Лошади не могут понять, почему люди бегут со своей родины.
И Свифт-Гулливер с огромной горечью рассказывает, как людей гонят с родины нищета и преступления.
Одни бегут потому, что разорены бесконечными тяжбами, другие потому, что промотали свое имущество, третьи — благодаря пьянству, разврату и азартной игре.
Многие обвиняются в измене, в убийствах, в воровстве, отравлении, грабеже, клятвопреступлениях; подлоге, чеканке фальшивой монеты, изнасиловании, дезертирстве и переходе на сторону неприятеля.
Они не отваживаются вернуться на родину из страха быть повешенными или сгнить в заточении и потому вынуждены искать средств к существованию в чужих краях.
Гулливеру понадобилось много дней, — прежде чем лошади научились понимать его. Они были в полном недоумении, что может побуждать людей к совершению подобных преступлений…
Гулливер потратил много усилий, чтобы дать им хотя бы некоторое представление о свойственной людям ненасытной жажде власти, об ужасных последствиях сластолюбия, невоздержанности, злобы и зависти.

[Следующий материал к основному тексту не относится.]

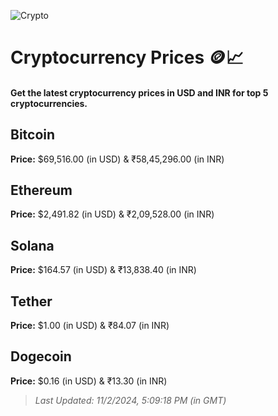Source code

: 
![Crypto](https://www.techguide.com.au/wp-content/uploads/2020/11/crypto3.jpeg)

# Cryptocurrency Prices 🪙📈

#### Get the latest cryptocurrency prices in USD and INR for top 5 cryptocurrencies.

## Bitcoin

**Price:** $69,516.00 (in USD) & ₹58,45,296.00 (in INR)

## Ethereum

**Price:** $2,491.82 (in USD) & ₹2,09,528.00 (in INR)

## Solana

**Price:** $164.57 (in USD) & ₹13,838.40 (in INR)

## Tether

**Price:** $1.00 (in USD) & ₹84.07 (in INR)

## Dogecoin

**Price:** $0.16 (in USD) & ₹13.30 (in INR)

> _Last Updated: 11/2/2024, 5:09:18 PM (in GMT)_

Это было особенно трудно, потому что власть, правительство, война, закон, наказание и тысяча подобных понятий не имели соответствующих терминов на языке лошадей-гуигнгмов…
После его объяснений лошади поднимали глаза к небу, «как это делаем мы, когда наше воображение бывает поражено чем-нибудь никогда не виденным и не слыханным».
Дальше Свифт дает более или менее ясные объяснения причин войн, тоже совершенно непонятных лошадям.
Здесь почти ничего еще не устарело. Писателю, писавшему два с четвертью века тому назад, можно было бы простить и менее Точные объяснения возникновения войн и неправильное их истолкование. Умы более государственные, нежели Свифт, объясняли возникновение войн и их развитие вкривь и вкось.
Но, повторяем, в объяснениях Свифта поражает, помимо глубокой правдивости, умение видеть явления в их неприкрашенном виде, отметить ложь и маскировку.
Все виды провокации, хитросплетений, хищнических интересов, разбоя и подлости правящих классов перечислены им кратко и правдиво, и многие из его положений могут служить справочником для международных отношений высокопросвещенных капиталистических стран и в наше время.
Гулливер объяснял лошади, что иногда один государь нападает на другого из страха, как бы тот — не напал на него первый, иногда война начинается потому, что неприятель силен, а иногда, наоборот, потому, что он слишком слаб. Нередко у наших соседей нет того, что есть у нас, или же есть то, чего нет у нас. Тогда дерутся до тех пор, пока не раззорят совсем своего противника.
Вполне извинительным считается нападение на страну, если население ее изнурено голодом, истреблено чумою или обессилено внутренними раздорами. Точно так же признается справедливой война с самым близким союзником, если какой-нибудь его город расположен удобно для того, чтобы его захватить, или кусок его территории может округлить и завершить владение.
Если какой-нибудь монарх посылает свои войска в страну, население которой бедно и невежественно, то половину его он может самым законным образом истребить, а другую половину обратить в рабство, чтобы вывести народ из варварства и приобщить к благам цивилизации.
Весьма распространен также следующий очень царственный и благородный образ действий: государь, приглашенный соседом помочь ему против вторгшегося в его пределы неприятеля, по благополучном изгнании последнего захватывает владения союзника, на помощь которому пришел.
Свифт не минует и государств, не способных вести войну самостоятельно и отдающихся в наем богатым государствам за определенную плату.
Обобщая явления, суммируя их, Свифт обрушивается на всякую войну и всякий закон и с особой яростью набрасывается на то, что ему более всего ненавистно — на тех, кто, по его мнению, больше всего поддерживает социальную неправду: на адвокатов, на судей.
С глубочайшим знанием всех их уловок он бьет по их профессиональной закоренелой лживости и по неслыханной подлости продажного слова. Он разоблачает суд, всю его систему обмана.
Гулливер не может не говорить об открытой классовой эксплуатации.
«Я оказал, что богатые пожинают плоды работы бедных, которых приходится по тысяче на одного богача, и что громадное большинство нашего народа вынуждено влачить жалкое существование, работая изо дня в день за скудную плату, чтобы меньшинство наслаждалось всеми благами жизни. Я подробно остановился на этом вопросе и разных связанных с ним частностях, но его милость плохо схватывал мою мысль, ибо он исходил из положения, что все животные имеют право на свою долю земных плодов, особенно те, которые господствуют над остальными».